Dataset entries

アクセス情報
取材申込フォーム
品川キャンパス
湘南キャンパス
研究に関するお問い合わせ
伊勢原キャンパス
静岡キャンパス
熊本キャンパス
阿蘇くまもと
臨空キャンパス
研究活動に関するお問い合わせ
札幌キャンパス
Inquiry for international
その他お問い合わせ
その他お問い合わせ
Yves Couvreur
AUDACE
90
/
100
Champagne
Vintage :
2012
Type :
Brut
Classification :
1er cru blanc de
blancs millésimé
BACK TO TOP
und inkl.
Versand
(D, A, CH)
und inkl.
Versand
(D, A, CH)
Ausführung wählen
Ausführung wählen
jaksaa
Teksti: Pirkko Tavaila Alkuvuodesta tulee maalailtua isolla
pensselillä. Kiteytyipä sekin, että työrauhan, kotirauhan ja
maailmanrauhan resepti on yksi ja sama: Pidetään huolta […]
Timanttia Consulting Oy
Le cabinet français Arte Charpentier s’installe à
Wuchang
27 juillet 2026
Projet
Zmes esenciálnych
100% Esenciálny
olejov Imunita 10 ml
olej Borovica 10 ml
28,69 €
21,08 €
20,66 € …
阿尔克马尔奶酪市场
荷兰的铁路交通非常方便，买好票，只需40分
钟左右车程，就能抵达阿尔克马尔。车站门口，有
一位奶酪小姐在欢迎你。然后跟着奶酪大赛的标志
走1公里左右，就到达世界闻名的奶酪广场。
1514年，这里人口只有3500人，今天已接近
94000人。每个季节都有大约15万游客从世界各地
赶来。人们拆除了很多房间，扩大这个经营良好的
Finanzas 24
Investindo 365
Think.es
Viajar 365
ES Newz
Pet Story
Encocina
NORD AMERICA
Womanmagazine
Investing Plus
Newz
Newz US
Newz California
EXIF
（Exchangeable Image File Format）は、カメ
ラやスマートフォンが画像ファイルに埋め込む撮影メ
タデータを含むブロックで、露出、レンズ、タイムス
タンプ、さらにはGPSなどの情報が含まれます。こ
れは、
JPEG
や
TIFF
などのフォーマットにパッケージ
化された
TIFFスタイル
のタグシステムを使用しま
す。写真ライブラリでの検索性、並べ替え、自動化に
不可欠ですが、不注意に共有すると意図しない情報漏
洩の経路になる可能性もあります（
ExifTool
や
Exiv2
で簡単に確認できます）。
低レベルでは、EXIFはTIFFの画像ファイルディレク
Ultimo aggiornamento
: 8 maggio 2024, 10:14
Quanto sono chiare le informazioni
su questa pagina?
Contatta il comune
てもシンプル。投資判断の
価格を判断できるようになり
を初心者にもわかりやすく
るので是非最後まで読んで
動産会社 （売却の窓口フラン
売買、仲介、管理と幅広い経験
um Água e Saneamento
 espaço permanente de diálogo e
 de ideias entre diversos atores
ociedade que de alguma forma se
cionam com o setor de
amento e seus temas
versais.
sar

* * *

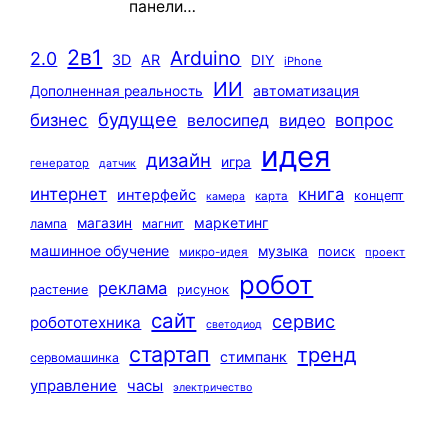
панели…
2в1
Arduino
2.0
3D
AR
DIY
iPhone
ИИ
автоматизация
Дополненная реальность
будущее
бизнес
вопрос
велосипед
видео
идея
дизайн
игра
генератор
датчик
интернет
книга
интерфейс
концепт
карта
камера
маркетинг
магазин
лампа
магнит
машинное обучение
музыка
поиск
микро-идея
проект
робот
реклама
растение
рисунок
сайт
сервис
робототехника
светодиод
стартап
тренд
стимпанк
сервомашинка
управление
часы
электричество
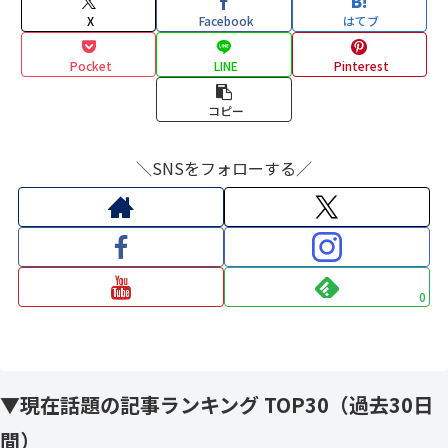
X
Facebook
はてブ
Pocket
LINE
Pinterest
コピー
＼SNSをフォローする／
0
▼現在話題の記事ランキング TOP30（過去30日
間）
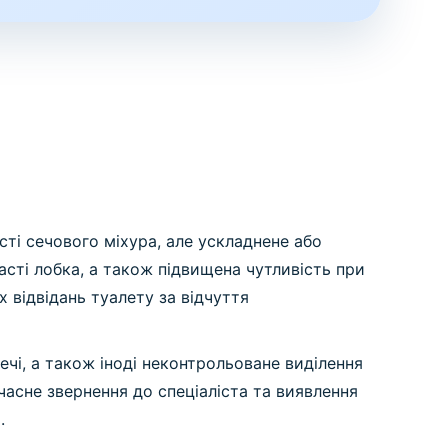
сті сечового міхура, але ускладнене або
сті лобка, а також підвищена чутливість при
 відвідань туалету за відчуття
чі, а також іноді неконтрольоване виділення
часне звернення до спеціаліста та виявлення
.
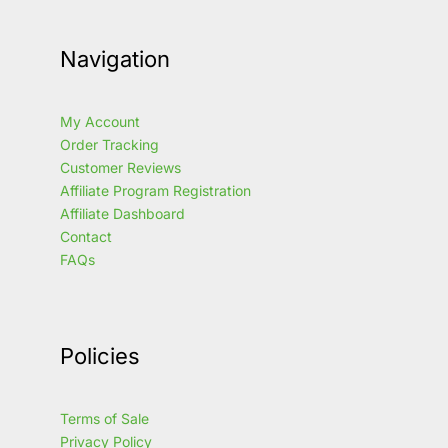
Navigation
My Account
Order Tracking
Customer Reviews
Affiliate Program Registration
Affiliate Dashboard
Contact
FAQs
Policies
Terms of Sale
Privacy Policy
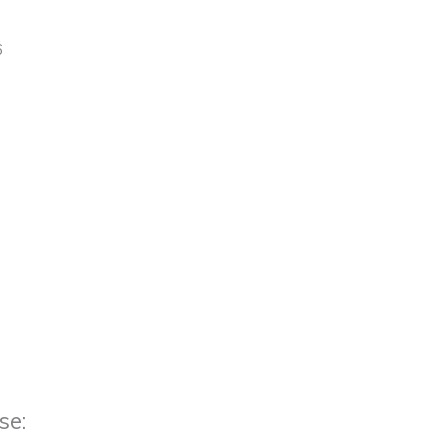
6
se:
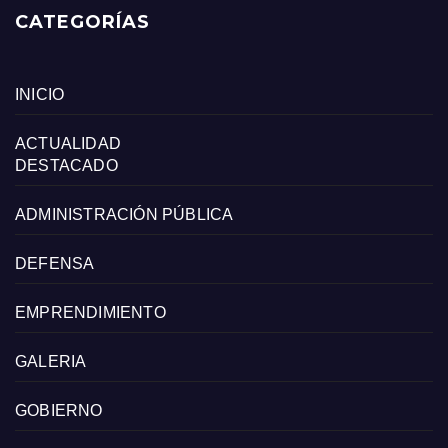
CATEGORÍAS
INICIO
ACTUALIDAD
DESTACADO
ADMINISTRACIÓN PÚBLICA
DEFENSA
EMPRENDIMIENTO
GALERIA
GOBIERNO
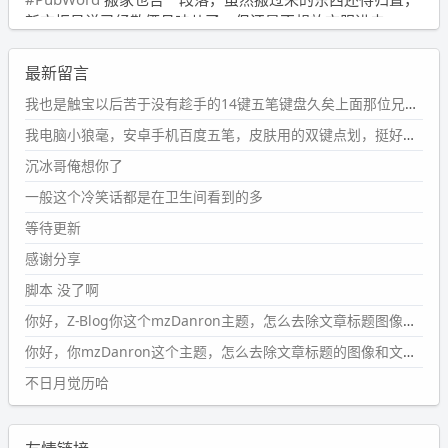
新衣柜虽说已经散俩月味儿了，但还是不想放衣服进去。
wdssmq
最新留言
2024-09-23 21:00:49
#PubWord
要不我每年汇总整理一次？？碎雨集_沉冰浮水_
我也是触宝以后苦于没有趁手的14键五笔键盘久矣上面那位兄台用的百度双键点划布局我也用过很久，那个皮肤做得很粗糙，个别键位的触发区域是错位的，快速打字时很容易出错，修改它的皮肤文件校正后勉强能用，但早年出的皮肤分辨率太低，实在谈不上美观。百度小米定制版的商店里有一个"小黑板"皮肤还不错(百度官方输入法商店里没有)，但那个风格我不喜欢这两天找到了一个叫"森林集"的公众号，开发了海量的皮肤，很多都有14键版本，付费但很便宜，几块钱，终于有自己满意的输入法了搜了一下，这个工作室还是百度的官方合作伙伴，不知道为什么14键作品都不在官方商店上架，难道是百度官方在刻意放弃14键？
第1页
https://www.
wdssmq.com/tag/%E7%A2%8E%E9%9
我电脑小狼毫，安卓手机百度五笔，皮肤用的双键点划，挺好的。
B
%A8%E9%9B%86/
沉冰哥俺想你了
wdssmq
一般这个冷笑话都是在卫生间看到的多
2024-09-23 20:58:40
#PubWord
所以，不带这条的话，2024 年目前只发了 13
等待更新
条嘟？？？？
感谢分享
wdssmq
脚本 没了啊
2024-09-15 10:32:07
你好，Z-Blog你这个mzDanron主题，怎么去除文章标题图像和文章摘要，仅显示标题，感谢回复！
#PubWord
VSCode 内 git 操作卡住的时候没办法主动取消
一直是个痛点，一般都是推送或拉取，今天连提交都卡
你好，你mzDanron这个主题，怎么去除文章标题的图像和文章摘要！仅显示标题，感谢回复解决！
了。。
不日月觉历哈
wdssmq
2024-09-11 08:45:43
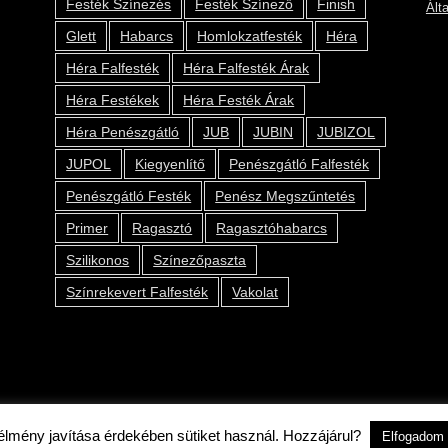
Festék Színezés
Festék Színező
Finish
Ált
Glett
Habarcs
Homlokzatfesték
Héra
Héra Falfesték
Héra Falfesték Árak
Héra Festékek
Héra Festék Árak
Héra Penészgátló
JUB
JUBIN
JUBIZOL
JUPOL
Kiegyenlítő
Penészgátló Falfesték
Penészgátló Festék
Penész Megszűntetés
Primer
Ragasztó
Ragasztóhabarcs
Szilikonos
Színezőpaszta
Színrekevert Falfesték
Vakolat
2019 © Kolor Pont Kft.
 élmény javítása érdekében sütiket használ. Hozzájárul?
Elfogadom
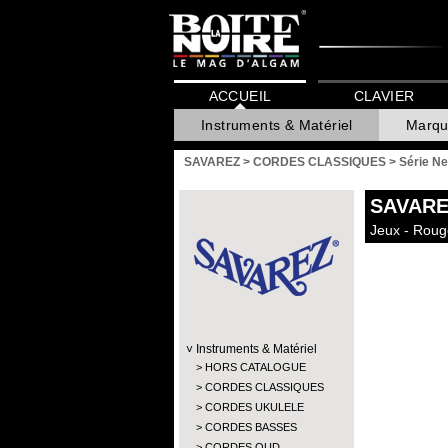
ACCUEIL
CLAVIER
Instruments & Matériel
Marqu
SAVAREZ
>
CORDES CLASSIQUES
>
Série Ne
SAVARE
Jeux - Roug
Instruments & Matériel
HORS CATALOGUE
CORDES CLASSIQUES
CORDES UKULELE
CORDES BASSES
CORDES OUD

◆ PROBLEM
From the material above, select every line that contains the string "Penészgátló", treating case as significant.

◆ RESPONSE AREA
Héra Penészgátló
Penészgátló Falfesték
Penészgátló Festék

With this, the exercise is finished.